(no subject)

Jul 11, 2007 10:27

Woke up at 8:30 today. I'm proud of myself. I've been taking care of the house all week. I think I'm doing a pretty good job.

Monday I got emotional over something that normally not bother me. Got over it, and got drunk. Played some drinking games with Mar, Chaz, Kathy, Diana, Eric, and Leo. Rob came later on. Stayed up until 6:00 am talking to Mar, Diana, and Kathy. Loved it. Didn't love the next six hours I spent throwing up/trying to sleep. Bad decisions.

Tuesday I recuperated. Took Rob to Medemerge to get his neck x-rayed. He went to class and I worked. Mar went through old pictures of mine, as well as my 'ex-box'. It was interesting, to say the least.

Rob came back and Diana returned. We got Rob his meds from CVS and picked up food. They all went to see Harry Potter; Rob and I went to bed relatively early.
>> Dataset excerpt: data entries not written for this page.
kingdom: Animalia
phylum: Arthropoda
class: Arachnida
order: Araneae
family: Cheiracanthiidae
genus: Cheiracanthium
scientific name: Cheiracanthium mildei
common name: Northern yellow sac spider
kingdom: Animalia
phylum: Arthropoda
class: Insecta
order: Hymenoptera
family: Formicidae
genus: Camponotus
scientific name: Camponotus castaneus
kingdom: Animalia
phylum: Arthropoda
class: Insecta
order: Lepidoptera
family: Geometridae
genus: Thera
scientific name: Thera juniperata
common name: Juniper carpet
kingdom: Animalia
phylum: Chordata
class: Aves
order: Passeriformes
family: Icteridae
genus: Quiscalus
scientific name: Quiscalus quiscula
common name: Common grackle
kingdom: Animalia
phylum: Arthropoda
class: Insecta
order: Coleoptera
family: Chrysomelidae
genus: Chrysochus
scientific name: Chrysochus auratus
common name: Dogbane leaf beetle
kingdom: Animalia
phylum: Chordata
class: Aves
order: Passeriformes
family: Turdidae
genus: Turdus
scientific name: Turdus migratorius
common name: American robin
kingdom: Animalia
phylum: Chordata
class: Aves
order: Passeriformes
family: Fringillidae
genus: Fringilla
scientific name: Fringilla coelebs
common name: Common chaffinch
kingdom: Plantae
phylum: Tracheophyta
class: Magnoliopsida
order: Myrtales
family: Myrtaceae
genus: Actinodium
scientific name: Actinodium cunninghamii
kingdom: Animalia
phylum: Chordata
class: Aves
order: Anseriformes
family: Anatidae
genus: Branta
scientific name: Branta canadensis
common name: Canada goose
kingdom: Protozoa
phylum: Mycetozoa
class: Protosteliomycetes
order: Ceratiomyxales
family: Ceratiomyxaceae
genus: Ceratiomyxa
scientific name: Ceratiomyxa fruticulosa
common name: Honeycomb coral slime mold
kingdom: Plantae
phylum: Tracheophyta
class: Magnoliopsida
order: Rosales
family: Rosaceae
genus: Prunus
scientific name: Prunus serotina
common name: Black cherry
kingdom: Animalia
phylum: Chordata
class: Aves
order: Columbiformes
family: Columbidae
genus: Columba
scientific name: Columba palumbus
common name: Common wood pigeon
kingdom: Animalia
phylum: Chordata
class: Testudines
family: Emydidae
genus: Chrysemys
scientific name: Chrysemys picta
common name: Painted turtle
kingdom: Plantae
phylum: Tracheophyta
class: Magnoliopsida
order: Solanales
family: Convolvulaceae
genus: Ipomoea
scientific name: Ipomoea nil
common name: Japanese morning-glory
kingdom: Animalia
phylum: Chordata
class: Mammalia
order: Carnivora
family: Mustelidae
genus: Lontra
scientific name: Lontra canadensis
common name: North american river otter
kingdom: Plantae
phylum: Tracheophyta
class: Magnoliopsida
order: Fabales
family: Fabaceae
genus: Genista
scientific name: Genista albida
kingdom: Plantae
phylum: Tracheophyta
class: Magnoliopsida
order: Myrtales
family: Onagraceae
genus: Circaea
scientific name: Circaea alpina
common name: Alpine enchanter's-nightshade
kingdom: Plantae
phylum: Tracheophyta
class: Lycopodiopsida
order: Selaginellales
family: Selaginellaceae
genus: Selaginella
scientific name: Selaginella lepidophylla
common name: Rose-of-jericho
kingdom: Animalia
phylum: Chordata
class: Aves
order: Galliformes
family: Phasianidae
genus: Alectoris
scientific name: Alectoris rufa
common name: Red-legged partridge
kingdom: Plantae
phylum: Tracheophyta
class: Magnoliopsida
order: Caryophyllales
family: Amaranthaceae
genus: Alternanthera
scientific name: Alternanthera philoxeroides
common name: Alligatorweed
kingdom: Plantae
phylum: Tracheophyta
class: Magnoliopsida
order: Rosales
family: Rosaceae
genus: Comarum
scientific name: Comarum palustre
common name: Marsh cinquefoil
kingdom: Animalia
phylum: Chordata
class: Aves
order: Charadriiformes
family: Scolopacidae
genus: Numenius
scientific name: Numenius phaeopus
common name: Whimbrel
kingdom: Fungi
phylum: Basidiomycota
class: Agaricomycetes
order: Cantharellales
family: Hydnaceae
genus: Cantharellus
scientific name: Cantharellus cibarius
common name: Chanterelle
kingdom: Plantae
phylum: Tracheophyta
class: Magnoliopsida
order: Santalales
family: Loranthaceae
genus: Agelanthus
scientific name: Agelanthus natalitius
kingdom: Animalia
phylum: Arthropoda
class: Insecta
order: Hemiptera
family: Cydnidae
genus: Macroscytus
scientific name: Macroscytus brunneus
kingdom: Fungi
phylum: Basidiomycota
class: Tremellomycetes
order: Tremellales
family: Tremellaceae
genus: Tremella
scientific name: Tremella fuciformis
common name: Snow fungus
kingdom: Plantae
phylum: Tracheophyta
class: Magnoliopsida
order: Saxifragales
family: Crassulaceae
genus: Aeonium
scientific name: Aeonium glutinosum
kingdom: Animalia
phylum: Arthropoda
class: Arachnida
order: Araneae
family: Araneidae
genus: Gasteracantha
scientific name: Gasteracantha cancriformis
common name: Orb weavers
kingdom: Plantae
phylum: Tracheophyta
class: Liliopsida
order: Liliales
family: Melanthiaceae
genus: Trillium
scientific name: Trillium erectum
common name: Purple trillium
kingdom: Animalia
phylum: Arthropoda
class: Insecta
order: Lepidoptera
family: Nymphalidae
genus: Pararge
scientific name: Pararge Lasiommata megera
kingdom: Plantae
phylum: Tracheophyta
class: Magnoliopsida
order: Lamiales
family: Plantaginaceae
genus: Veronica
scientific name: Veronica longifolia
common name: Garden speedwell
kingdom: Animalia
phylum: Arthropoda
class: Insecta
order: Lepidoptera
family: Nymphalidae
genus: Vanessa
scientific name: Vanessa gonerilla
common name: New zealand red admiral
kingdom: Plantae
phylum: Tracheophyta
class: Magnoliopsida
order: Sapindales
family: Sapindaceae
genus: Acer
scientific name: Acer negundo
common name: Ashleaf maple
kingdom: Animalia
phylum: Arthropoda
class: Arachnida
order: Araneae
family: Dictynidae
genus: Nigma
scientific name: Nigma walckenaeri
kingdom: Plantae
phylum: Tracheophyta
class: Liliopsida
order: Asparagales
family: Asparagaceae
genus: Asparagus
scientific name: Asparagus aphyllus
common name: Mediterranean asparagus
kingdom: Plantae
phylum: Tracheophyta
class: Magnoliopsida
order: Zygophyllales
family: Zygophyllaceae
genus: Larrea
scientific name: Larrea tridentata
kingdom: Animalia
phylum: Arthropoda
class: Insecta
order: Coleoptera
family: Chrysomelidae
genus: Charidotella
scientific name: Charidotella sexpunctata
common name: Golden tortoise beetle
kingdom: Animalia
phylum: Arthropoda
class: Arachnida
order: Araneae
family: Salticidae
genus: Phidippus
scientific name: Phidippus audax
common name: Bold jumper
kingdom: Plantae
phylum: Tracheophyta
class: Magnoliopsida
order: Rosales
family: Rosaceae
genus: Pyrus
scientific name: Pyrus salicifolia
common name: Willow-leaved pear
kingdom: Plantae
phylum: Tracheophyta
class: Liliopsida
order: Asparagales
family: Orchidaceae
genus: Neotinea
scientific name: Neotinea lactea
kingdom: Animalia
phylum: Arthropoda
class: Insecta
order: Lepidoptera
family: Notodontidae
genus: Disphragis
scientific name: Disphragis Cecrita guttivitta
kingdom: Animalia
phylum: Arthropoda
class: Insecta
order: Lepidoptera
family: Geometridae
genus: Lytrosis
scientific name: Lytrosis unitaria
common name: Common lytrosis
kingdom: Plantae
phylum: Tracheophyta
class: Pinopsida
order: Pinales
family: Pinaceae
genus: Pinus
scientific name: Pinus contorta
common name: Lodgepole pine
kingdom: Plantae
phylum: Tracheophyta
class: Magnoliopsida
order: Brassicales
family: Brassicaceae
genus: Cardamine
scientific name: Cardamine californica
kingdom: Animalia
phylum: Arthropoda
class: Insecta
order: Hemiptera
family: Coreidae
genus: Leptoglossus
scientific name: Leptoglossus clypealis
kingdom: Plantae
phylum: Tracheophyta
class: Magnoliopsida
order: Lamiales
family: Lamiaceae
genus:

I like pretending this is my house. I like that I've woken up next to Rob the past two days. Which isn't out of the ordinary, it's just that usually we're at his house.

Despite the good and the bad going on, I'm really writing here because I managed to get myself frustrated by thinking. I don't really care what other people think of me. But I'd like to think that if someone said something shitty about me around one of my friends, that they'd turn around and say "shut the fuck up" to them. Even if it's something completely ridiculous or irrelevant. I like to know people have my back.

If you're wondering what inspired these thoughts, it's nothing major. Nothing happened, there's no drama to get excited about, etc. It's just funny how a lot of girls are good at being cruel.

Now I'm off to pick up Tom from the airport with Kristi and Mar.